WHAT NEEDS TO BE DONE:
In the records below, take the line containing "Q: How many artificial" and every line after it through the end, and rewrite them as a numbered list with blank lines left out.

ENTRIES PROVIDED:

◇ ◇ ◇ ◇ ◇

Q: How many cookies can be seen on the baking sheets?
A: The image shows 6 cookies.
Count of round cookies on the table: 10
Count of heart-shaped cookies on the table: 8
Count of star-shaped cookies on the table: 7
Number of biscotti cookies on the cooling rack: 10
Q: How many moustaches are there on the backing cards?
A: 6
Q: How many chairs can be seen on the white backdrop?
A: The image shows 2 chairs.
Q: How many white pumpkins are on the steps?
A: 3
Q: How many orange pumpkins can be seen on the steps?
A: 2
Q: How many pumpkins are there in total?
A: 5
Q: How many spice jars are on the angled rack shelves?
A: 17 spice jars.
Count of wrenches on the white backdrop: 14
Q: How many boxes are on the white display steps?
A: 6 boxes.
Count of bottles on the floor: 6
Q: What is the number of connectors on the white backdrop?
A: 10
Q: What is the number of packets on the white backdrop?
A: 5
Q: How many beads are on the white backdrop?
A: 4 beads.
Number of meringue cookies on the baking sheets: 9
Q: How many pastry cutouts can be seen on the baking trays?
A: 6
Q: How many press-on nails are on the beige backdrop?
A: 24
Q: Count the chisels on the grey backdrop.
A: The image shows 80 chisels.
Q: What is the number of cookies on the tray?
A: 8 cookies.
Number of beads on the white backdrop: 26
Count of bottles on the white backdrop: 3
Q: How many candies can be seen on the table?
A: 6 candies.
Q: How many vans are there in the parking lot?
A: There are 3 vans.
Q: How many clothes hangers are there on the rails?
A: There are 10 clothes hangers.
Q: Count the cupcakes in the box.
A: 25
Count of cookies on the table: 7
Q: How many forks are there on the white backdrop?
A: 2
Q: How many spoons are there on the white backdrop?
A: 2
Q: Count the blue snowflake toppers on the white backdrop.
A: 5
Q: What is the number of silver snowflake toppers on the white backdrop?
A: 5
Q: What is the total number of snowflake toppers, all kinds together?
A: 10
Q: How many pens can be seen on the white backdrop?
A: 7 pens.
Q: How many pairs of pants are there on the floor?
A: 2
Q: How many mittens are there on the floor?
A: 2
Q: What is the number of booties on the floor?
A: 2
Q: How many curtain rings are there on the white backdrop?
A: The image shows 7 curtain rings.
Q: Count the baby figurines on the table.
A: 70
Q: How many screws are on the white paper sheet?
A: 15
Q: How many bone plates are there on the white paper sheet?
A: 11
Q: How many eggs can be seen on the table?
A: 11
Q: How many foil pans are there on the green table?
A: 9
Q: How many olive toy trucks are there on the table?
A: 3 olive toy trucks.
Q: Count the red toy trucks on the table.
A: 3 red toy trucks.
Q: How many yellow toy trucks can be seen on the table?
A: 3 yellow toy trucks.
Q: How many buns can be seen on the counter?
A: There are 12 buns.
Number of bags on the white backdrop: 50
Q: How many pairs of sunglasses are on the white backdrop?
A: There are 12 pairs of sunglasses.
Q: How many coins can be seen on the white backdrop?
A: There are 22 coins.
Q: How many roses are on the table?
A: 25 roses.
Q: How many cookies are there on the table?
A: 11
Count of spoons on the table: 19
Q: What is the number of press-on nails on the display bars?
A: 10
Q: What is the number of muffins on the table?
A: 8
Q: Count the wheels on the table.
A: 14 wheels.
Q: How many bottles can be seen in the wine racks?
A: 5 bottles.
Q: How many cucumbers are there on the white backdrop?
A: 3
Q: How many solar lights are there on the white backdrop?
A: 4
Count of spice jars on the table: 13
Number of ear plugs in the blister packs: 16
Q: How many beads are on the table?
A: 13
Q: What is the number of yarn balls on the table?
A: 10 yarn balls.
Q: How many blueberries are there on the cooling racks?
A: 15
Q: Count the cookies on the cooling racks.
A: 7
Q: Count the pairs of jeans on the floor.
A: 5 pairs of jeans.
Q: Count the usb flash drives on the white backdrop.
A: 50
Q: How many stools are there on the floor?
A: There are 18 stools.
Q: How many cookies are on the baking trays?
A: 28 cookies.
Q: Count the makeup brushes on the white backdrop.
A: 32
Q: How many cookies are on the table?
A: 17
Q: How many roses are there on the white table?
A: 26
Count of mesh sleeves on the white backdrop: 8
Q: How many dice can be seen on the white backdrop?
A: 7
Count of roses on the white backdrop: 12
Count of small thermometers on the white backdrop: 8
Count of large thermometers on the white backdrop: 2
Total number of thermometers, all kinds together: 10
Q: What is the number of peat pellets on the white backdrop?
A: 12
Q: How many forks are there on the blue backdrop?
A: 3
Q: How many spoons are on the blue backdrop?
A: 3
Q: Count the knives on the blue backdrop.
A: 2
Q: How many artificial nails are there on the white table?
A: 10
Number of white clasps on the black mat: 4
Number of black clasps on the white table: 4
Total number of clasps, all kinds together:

◇ ◇ ◇ ◇ ◇

PROBLEM SOLUTION:
1. Q: How many artificial nails are there on the white table?
2. A: 10
3. Number of white clasps on the black mat: 4
4. Number of black clasps on the white table: 4
5. Total number of clasps, all kinds together:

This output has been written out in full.